* Aufgabenstellung 1 *
Geben Sie den Abschnitt aus dem Text über Tomaten wörtlich wieder, beginnend mit „Tomaten reifen fast“ und endend mit „Tomate, eine Mogelpackung?“.
* Aufgabenstellung 2 *
Erläutern Sie in ein bis drei Sätzen anhand des Textes über Tomaten, weshalb sich sizilianische Frauen Jahr für Jahr ans Einmachen machen.

Heute gibt es überall Tomaten, und sie werden überall geschätzt, auf der Pizza, der Pasta, als Salat und als Tomatenketchup für die Pommes. Tomaten gibt es in Massen auf dem Wochen- und im Supermarkt. Also - kein Mangel an Tomaten? An wirklich fruchtigen, aromatischen Tomaten wie der San Marzano schon! Deshalb machen sich sizilianische Frauen Jahr für Jahr ans Einmachen.
Tomaten reifen fast ganzjährig in sonnenreichen Ländern wie in Spanien, Marokko oder in der Türkei unter riesigen Folienzelten; in Holland ganzjährig unter Acrylglashimmeln auf Steinwollmatten, wohl versorgt mit dem nötigen Quantum an Wasser, Nährstoffen und Licht. Eingesetzte Heere von fleißigen Hummeln regeln die Befruchtung. Wunderbarerweise gelang es den Züchtern und Genzauberern die "Ideal-Tomate" zu erschaffen: eine gleichförmige, feste, lange haltbare, transportsichere Tomate nach EU-Norm. Darunter sind Longlife-Rispentomaten als ganze Dolden im Handel die Begehrtesten. Sie halten sich bis zu sieben Wochen. Sie sehen frisch und natürlich aus und duften nach Tomaten wie im Süden oder aus Omas Garten. Das Geschmacksempfinden, heißt es, wird damit verbessert, ohne dass die Früchte tatsächlich besser schmecken müssen. Die Tomate, eine Mogelpackung?
Durch die Bio-Bewegung und durch die Unbestechlichkeit echter Feinschmecker bewegt sich der Tomaten-Trend jetzt immer mehr zurück in die Vergangenheit, in die Schatzkiste der Natur. Alte aromatische Sorten sind auf dem Vormarsch. Tomaten in allerlei Farben, Formen und in unterschiedlichen Geschmacksnuancen, die in ihren Ursprungsgebieten vom Kaukasus bis Sizilien überlebten. Schätze, die teils von Zuwanderern aus ihrer Heimat mitgebracht wurden und nun bei uns zu neuen Ehren gelangen. Über 300 verschiedene Sorten erleben eine Renaissance. Bio-Gärtnereien und Sämereien sowie manche Wochenmärkte sind Fundgruben für Genießer und Hobby-Gärtner. Reichlich Adressen findet man in Internet.

* Gespeicherte Datensätze *

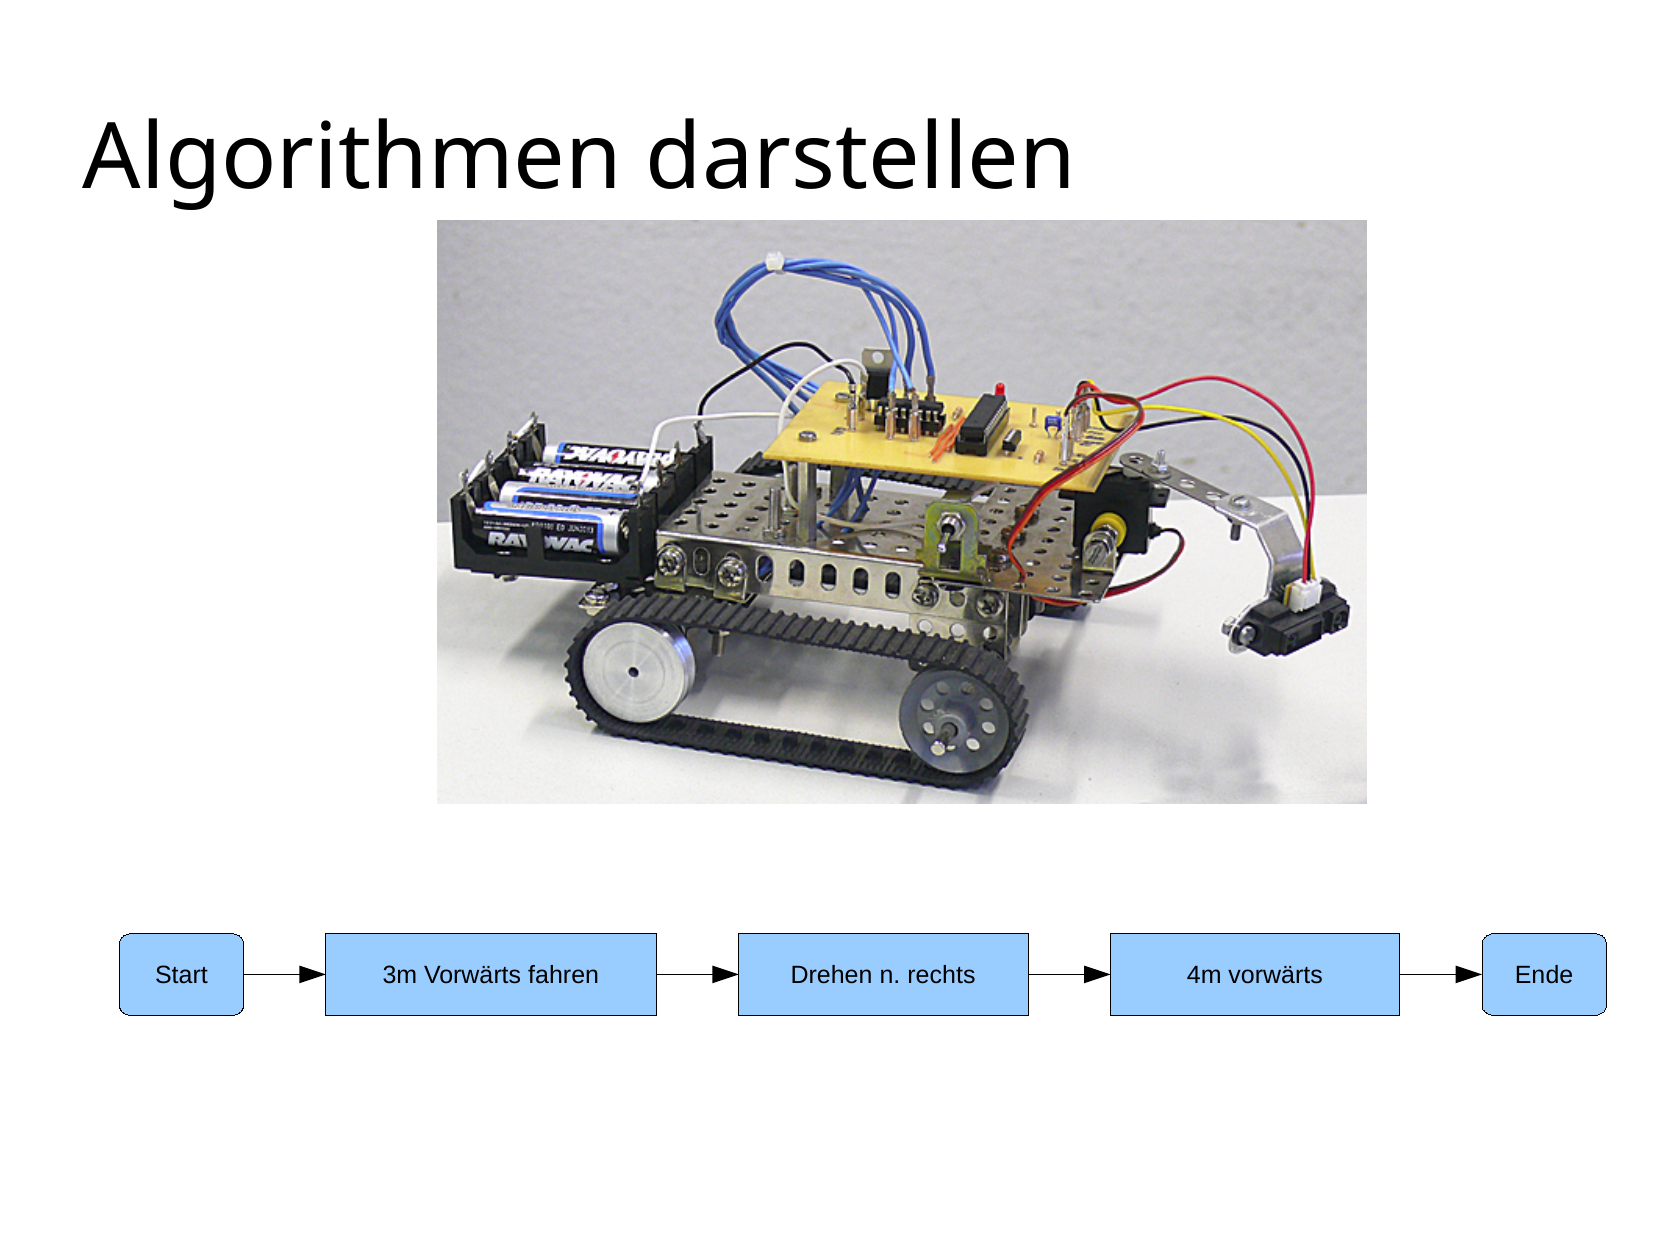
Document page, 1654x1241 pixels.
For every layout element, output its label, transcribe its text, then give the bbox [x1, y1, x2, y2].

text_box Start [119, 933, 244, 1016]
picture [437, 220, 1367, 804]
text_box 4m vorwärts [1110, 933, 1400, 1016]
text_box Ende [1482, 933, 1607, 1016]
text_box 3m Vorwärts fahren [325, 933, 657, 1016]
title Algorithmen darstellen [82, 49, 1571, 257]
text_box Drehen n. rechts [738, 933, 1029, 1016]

* Antwort 1 *
Tomaten reifen fast ganzjährig in sonnenreichen Ländern wie in Spanien, Marokko oder in der Türkei unter riesigen Folienzelten; in Holland ganzjährig unter Acrylglashimmeln auf Steinwollmatten, wohl versorgt mit dem nötigen Quantum an Wasser, Nährstoffen und Licht. Eingesetzte Heere von fleißigen Hummeln regeln die Befruchtung. Wunderbarerweise gelang es den Züchtern und Genzauberern die "Ideal-Tomate" zu erschaffen: eine gleichförmige, feste, lange haltbare, transportsichere Tomate nach EU-Norm. Darunter sind Longlife-Rispentomaten als ganze Dolden im Handel die Begehrtesten. Sie halten sich bis zu sieben Wochen. Sie sehen frisch und natürlich aus und duften nach Tomaten wie im Süden oder aus Omas Garten. Das Geschmacksempfinden, heißt es, wird damit verbessert, ohne dass die Früchte tatsächlich besser schmecken müssen. Die Tomate, eine Mogelpackung?

* Antwort 2 *
Sizilianische Frauen machen sich Jahr für Jahr ans Einmachen, weil es zwar Tomaten in Massen gibt, aber an wirklich fruchtigen, aromatischen Tomaten wie der San Marzano Mangel herrscht.